The Supreme Court has upheld the constitutional validity of the Right to Education Bill making it mandatory for private schools to reserve 25% seats for children of economically weaker sections of society.
The RTE judgement will come into effect from today and the court said prior admissions would not be affected.
See also - Quality Education (Teacher Eligibility Test ) to implement RTE :
A bench comprising Chief Justice SH Kapadia and Justices KS Radhakrishnan and Swantanter Kumar, which had reserved its verdict on August 3 last year, upheld provisions of the law which made right to education a fundamental right of children in the age group of 6-14 years.

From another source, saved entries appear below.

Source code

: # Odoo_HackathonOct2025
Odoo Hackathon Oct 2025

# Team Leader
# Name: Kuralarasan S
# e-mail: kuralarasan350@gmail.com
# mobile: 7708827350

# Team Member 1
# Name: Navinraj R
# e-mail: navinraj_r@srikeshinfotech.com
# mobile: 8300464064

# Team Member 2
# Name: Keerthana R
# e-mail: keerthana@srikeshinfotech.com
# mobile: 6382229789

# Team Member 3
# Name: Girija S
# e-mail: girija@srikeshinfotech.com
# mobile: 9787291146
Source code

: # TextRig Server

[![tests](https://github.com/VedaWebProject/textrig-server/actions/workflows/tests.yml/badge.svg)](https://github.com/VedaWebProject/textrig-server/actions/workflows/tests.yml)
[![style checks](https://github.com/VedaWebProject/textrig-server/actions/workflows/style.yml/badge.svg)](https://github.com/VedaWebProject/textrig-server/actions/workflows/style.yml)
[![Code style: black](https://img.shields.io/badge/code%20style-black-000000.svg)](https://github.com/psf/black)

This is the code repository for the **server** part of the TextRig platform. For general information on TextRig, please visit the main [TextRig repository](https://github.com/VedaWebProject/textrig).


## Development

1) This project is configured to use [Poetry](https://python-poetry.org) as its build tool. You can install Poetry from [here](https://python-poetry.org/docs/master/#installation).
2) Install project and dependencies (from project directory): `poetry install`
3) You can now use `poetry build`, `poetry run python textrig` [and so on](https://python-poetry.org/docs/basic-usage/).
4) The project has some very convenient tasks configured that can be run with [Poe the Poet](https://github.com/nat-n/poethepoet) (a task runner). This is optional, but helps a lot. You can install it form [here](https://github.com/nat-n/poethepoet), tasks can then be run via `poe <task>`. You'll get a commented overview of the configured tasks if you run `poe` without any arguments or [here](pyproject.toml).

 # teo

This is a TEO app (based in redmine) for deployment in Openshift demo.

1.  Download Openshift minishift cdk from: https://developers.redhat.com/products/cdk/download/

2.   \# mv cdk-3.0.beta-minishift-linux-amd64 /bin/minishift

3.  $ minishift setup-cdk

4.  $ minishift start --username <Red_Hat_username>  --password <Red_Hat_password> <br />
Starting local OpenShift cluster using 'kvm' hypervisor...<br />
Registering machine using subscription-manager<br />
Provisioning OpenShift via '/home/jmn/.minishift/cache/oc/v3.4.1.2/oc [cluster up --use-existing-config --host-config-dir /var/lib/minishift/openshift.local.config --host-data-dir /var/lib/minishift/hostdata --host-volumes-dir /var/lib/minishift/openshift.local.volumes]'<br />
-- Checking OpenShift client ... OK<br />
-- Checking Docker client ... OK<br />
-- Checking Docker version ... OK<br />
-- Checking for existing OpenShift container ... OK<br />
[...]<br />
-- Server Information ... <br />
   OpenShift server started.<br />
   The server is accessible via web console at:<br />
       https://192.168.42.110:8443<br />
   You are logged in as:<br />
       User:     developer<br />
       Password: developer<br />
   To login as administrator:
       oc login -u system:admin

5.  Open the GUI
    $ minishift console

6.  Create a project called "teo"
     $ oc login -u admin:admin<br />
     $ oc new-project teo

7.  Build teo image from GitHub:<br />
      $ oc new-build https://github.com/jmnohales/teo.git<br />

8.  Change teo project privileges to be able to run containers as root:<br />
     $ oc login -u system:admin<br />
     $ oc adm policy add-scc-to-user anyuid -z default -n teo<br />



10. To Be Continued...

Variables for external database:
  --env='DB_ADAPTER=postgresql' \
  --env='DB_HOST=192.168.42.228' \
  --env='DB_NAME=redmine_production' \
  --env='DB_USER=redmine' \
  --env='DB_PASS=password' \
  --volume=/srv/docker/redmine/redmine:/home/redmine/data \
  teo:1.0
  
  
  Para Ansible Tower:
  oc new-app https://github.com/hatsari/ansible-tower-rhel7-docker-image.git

The RTE Act will be applicable for day schools and not for boarding schools. The RTE Act will also not be applicable in private minority schools.
The order was passed on a bunch of petitions by private unaided institutions which contended that the Act violates the rights of private educational institutions under Article 19(1)(g) which provided autonomy to private managements to run their institutions without governmental interference.
The Centre had defended the law saying it was aimed at uplifting the socially and economically weaker section of society.
The Centre had emphasised the need to de-link merit and talent from social and economic differences among different sections of society and said that the act calls for "moving towards composite classrooms with children from diverse backgrounds, rather than homogeneous and exclusivist schools".
FAQs on the Right To Education
New Delhi: The Supreme Court today has said Right To Education is constitutionally valid and has made it clear that it will apply to all schools controlled by govt or local bodies. Here are some FAQs on this act.
What is the Right to Education Act?
All children between the ages of 6 and 14 shall have the right to free and compulsory elementary education at a neighbourhood school. There is no direct (school fees) or indirect cost (uniforms, textbooks, mid-day meals, transportation) to be borne by the child or the parents to obtain elementary education. The government will provide schooling free-of-cost until a child's elementary education is completed.
What does this mean for schools across the country?
Right to Education Act, 2009, mandates 25 per cent free seats to the poor in government aided and private unaided schools uniformly across the country. However this will not be applicable to private minority institutions that get no aid from the government. Government schools will have no quota. These schools have to admit all.
Schools will have to implement the 25% reservation at the entry level of the school. States will have to bear the cost of this.
How will the poor students be selected?
Poor students from neighbourhood areas have to be admitted, based on a lottery system.
What are problems with the Act and its implementation?
Many activists feel, that exempting private minority schools from admitting poor students is the biggest drawback as many private schools will exploit this. Bachpan Bachao Andolan, an NGO, conducted a study across 9 states last year to understand the impact of the Right to Education Act and discovered some disturbing trends.The names of a large number of students were enrolled but they were not in schools. Bodies which are to implement the Right to Education Act haven't even been set up in many states.
What happens if the RTE is not implemented by schools?
The National Commission for the Protection of Child Rights (NCPCR) can review the safeguards for rights provided under this Act, investigate complaints and have the powers of a civil court in trying cases.